## Transcribed page contents
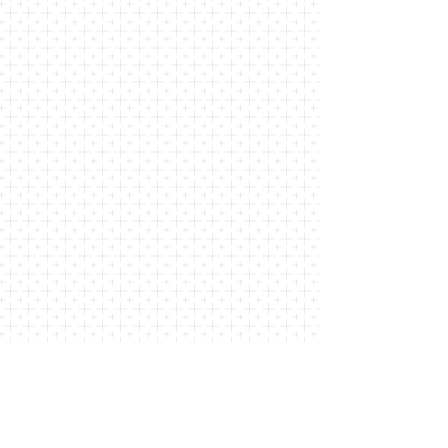
COMMUNITY
At St. John's of Lattingtown, we are
dedicated to fostering a welcoming and
inclusive community. Our church is a
place where individuals and families can
come together to worship, learn, and
support one another. Through the love
and grace of God, we seek to build and
deepen relationships with one another.
LEARN MORE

## Activity
Look over the records above, and wherever a line contains the string "another", copy that line.

## Response
support one another. Through the love
deepen relationships with one another.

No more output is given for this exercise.